The issue is the wires are all silver/clear so I had to look at the molex connector to guess which one is the red and black. I have already snipped the wires, is there anyway to test with a multimeter, to determine which one is the yellow wire?

----------


## ex-egll

Ummmm, interesting situation! As these fans are brushless it complicates the issue, I have tried a couple of tests using the multimeter and I may have a solution, no guarantee it will work for you and there is always the (very slight) possibility that the fan could be damaged. This will (may) only determine the red and black wires as a pair, but at least the yellow will have been eliminated. Once the red and black have been identified it is a 50-50 chance you will connect them correctly first time, if not just reverse them.

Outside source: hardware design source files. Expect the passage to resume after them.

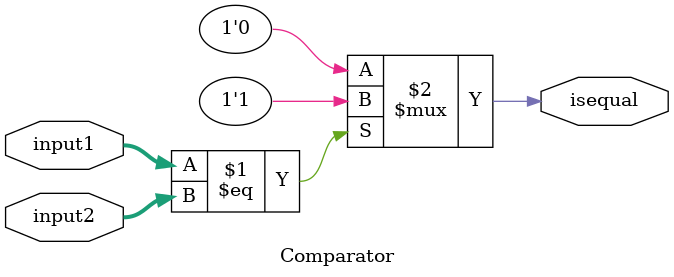
<source format=v>
module Comparator (isequal, input1 ,input2);

//This module is used for comparing two inputs and set output to 1 if the two inputs are equal 

input [31:0]  input1;
input [31:0]  input2;
output isequal;

assign isequal = (input1 == input2) ? 1'b1 : 1'b0;

endmodule

</source>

Put the multimeter on the 1 or 2 M resistance range and put the probes on a pair of wires (do not allow fingers to touch bare metal on the probes or wires as this will affect the reading. Eventually you should find a pair that show some resistance, albeit for a short time, these will be the red and black. It is likely that they will only show resistance in one direction so in addition to checking all the pairs, check them all again with the probes reversed if there is no resistance shown. If this fails to identify the pair then go up a level on the meter to 10 or 20M and repeat. It worked here on the 2 fans I have.

----------


## BLKKROW

> Ummmm, interesting situation! As these fans are brushless it complicates the issue, I have tried a couple of tests using the multimeter and I may have a solution, no guarantee it will work for you and there is always the (very slight) possibility that the fan could be damaged. This will (may) only determine the red and black wires as a pair, but at least the yellow will have been eliminated. Once the red and black have been identified it is a 50-50 chance you will connect them correctly first time, if not just reverse them.
> 
> Put the multimeter on the 1 or 2 M resistance range and put the probes on a pair of wires (do not allow fingers to touch bare metal on the probes or wires as this will affect the reading. Eventually you should find a pair that show some resistance, albeit for a short time, these will be the red and black. It is likely that they will only show resistance in one direction so in addition to checking all the pairs, check them all again with the probes reversed if there is no resistance shown. If this fails to identify the pair then go up a level on the meter to 10 or 20M and repeat. It worked here on the 2 fans I have.


Don't worry your advice has not gone on deaf ears. I have been busying studying for school.

I got 20 mins to play with it today and I found which two wires are the black/red using your method. However, I cannot get the fan to work still. So it is either my fan or my Mosfet. I may purchase another fan before messing with the firmware.

Thanks!

----------


## ex-egll

Now you have the 2 wires identified you could always apply a voltage to them and see if the fan turns.

----------


## BLKKROW

Well good new and bad news.

I was out with my friends and stopped by a local electronic shop and picked up a cheap 40mm fan for $1.00. It works perfectly! So I guess the first fan I bought is dead. I may hook it up to my PSU to make sure.

----------